Getting Started Building Your First Agent

How do AI agents use tools and data sources to complete tasks?

Quick Answer

AI agents use tools to take actions and data sources to access information. When you build an agent, you configure which tools it can use (like web search, CRM access, or analytics connections) and which knowledge bases it can reference (like brand guidelines or product documentation). During execution, the agent draws on those configured resources to complete the task. It might search the web for current competitor information, pull from your positioning documents for context, then format findings based on its instructions. This is what separates agents from basic prompting: they don't just generate text from training data, they gather real information and take real actions using the resources you've enabled.

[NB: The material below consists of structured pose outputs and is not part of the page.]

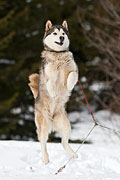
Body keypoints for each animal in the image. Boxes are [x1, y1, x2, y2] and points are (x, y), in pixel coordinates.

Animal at [28, 20, 78, 165]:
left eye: (63, 33)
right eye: (55, 33)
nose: (61, 37)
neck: (58, 55)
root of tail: (51, 121)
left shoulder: (74, 70)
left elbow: (72, 75)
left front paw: (69, 84)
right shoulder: (48, 74)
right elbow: (50, 82)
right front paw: (53, 93)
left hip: (66, 125)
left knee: (63, 142)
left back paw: (73, 154)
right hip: (43, 126)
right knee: (43, 143)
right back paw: (45, 159)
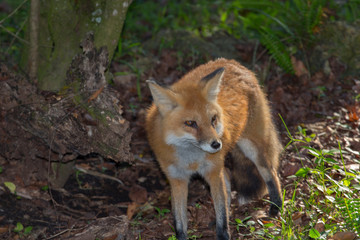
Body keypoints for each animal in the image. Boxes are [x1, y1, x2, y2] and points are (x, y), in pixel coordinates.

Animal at [145, 58, 282, 240]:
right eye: (190, 123)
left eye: (213, 119)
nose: (217, 144)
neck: (191, 159)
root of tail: (232, 63)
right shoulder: (177, 179)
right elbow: (180, 223)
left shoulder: (212, 173)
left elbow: (222, 218)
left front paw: (223, 233)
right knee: (228, 177)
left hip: (252, 148)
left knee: (271, 173)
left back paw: (276, 206)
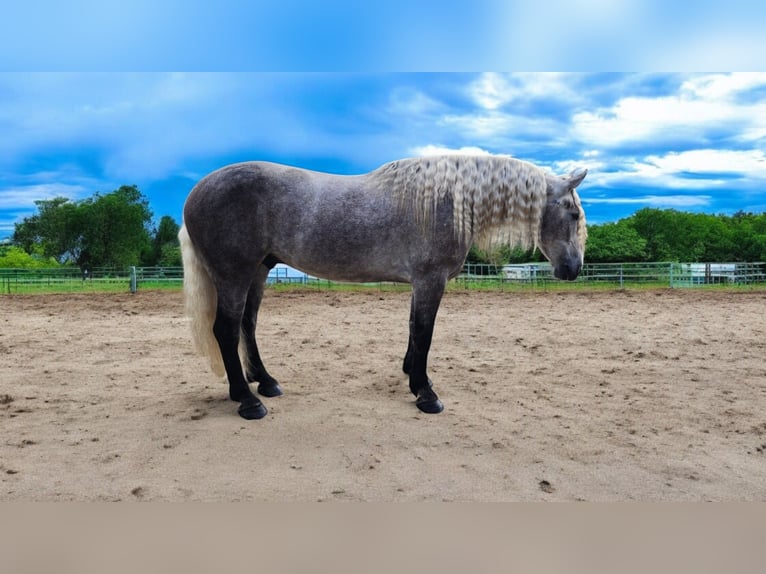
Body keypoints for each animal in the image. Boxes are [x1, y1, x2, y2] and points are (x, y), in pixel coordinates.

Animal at [180, 155, 588, 420]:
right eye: (573, 213)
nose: (573, 268)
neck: (443, 202)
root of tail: (195, 193)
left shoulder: (420, 284)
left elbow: (413, 330)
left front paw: (414, 375)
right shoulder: (429, 280)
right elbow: (424, 332)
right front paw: (425, 394)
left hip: (258, 272)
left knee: (247, 326)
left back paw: (264, 382)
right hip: (234, 274)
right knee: (226, 330)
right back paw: (247, 401)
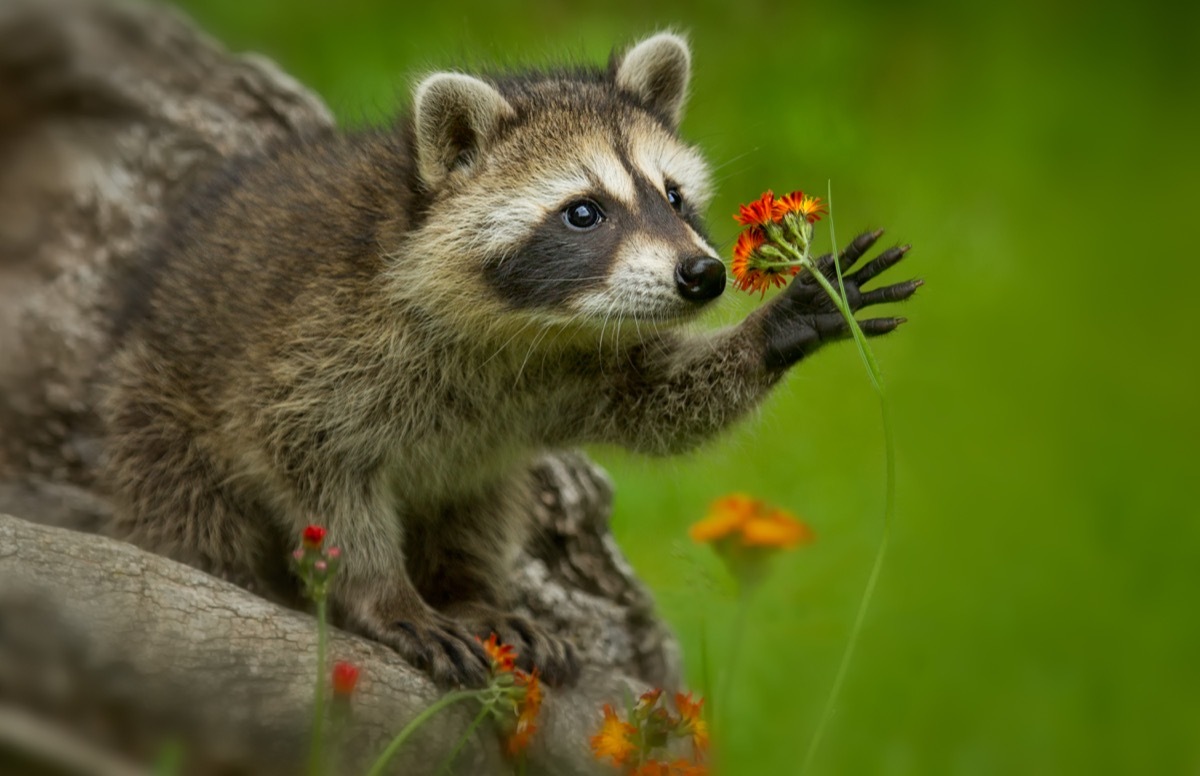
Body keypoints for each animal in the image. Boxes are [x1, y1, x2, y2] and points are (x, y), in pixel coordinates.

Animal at [103, 31, 916, 686]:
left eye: (674, 197)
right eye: (584, 212)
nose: (704, 276)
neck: (524, 326)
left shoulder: (576, 364)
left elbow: (658, 400)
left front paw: (780, 325)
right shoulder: (316, 347)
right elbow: (318, 472)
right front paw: (382, 592)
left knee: (480, 502)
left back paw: (471, 591)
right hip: (157, 420)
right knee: (197, 522)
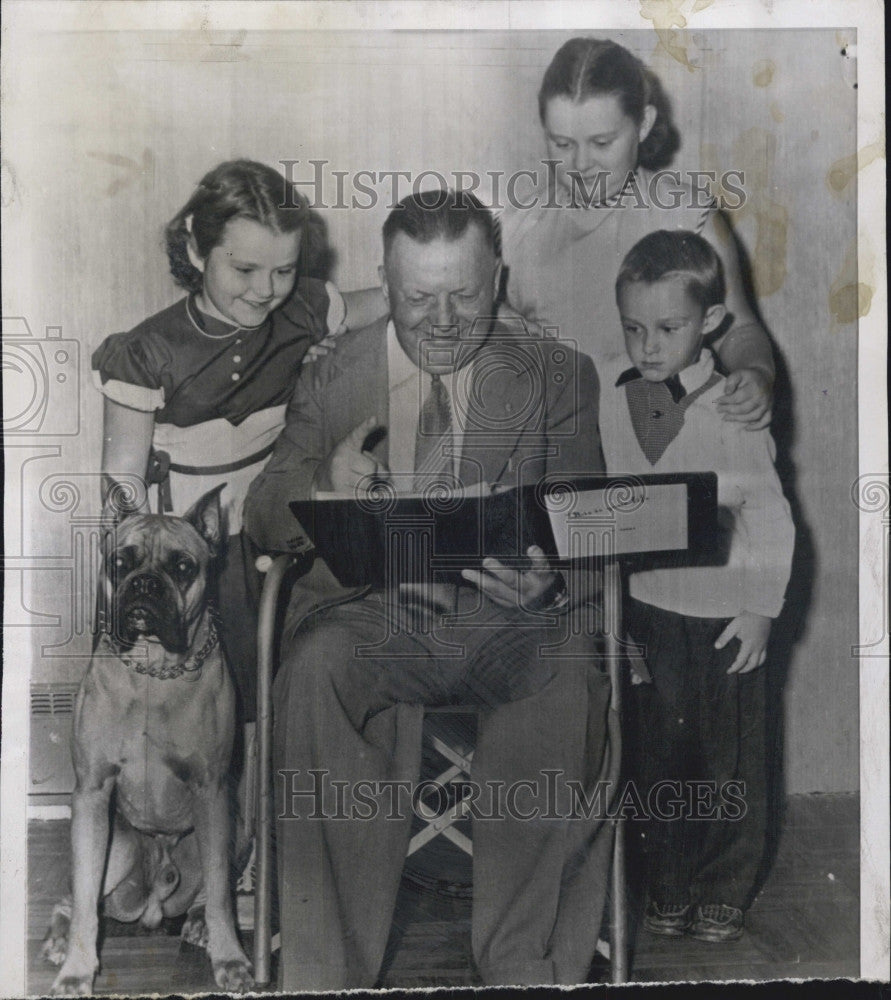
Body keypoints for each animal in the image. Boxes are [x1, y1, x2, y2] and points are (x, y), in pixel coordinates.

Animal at [42, 484, 254, 992]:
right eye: (121, 561)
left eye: (183, 567)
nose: (145, 585)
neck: (154, 671)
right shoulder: (92, 792)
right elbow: (84, 902)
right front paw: (77, 970)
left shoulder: (212, 792)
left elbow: (221, 894)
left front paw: (230, 958)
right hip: (115, 847)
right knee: (74, 898)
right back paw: (59, 940)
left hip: (239, 824)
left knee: (208, 891)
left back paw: (196, 922)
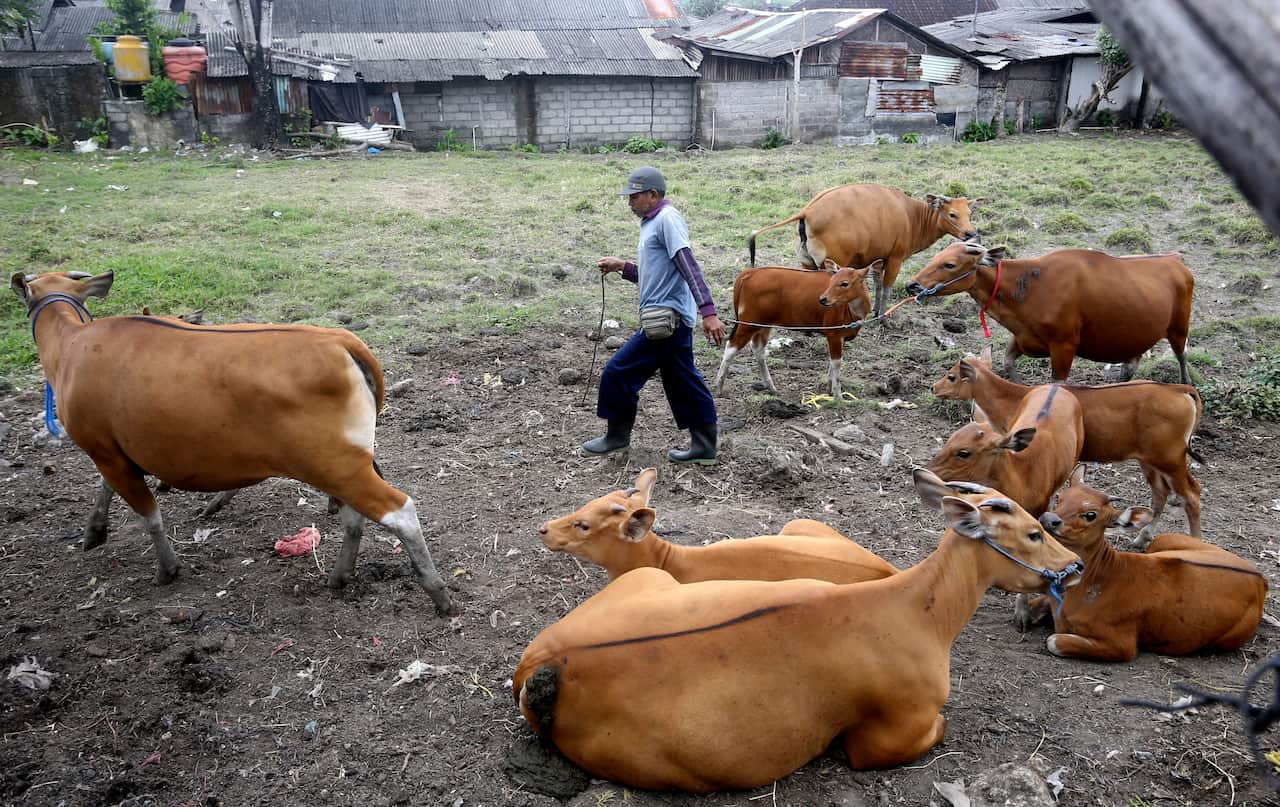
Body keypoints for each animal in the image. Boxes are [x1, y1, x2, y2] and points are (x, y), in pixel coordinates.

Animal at [10, 270, 454, 614]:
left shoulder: (104, 450)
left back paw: (437, 593)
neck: (73, 345)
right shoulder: (115, 452)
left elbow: (148, 514)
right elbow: (108, 490)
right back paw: (339, 576)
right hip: (340, 465)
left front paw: (167, 568)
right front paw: (95, 530)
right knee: (354, 517)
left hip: (337, 463)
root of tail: (340, 341)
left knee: (400, 511)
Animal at [713, 259, 875, 402]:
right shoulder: (833, 334)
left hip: (763, 325)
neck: (852, 311)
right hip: (749, 324)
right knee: (731, 348)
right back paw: (718, 387)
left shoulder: (840, 337)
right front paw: (838, 396)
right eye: (832, 281)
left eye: (844, 283)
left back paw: (771, 387)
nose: (823, 299)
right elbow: (836, 364)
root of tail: (750, 272)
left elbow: (833, 362)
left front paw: (830, 389)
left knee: (758, 349)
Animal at [747, 184, 979, 316]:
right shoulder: (895, 258)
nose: (970, 234)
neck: (911, 216)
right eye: (952, 214)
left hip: (806, 263)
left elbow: (877, 283)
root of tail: (807, 211)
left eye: (969, 213)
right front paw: (883, 316)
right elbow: (886, 286)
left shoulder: (877, 260)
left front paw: (875, 309)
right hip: (832, 264)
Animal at [905, 241, 1195, 384]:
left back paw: (1187, 385)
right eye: (935, 256)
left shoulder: (1064, 346)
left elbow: (1057, 383)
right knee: (1131, 365)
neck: (1031, 286)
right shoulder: (1022, 338)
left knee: (1181, 356)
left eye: (950, 264)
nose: (911, 285)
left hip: (1179, 328)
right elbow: (1008, 363)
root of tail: (1175, 259)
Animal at [1015, 466, 1266, 662]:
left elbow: (1054, 640)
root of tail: (1261, 579)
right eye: (1061, 497)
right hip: (1164, 539)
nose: (1048, 519)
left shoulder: (1122, 644)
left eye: (1090, 514)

The power of an AI agent comes from its ability to reach beyond the conversation. A standalone language model can only work with what's in its training data or what you paste into the prompt. An agent can access external tools and data sources, which means it operates on current, specific, and proprietary information rather than general knowledge.

Tools are capabilities that let the agent take actions. When you configure an agent, you enable specific tools based on what it needs to do. A competitive research agent might have web search enabled to find current information. A sales enablement agent might connect to your CRM to pull account details. A content QA agent might access your analytics platform to check how similar content performed. Tools can also write data, not just read it: updating a CRM record, adding a row to a spreadsheet, or saving a file to SharePoint. The agent decides when to use each tool based on the task and its instructions.

Data sources provide reference material the agent can draw from. Knowledge bases are the primary example: you upload documents like brand guidelines, product specs, or past research, and the agent retrieves relevant content when it needs context. Unlike tools, which are about taking actions, data sources are about grounding the agent in your specific information. An agent answering questions about your product line pulls from your documentation rather than guessing based on general training data.

In practice, tools and data sources work together. An agent preparing a competitive brief uses web search (a tool) to gather current competitor information. It references your positioning documents (a data source) to compare against your strategy. It pulls win/loss data from your CRM (another tool) for deal context. The output is grounded in real, current, proprietary data rather than a generic summary.

Configuration is straightforward. When building an agent, you select which tools it can access and which knowledge bases it should reference. The agent's instructions guide when and how it uses them. The result is an agent that doesn't just think, but knows and acts.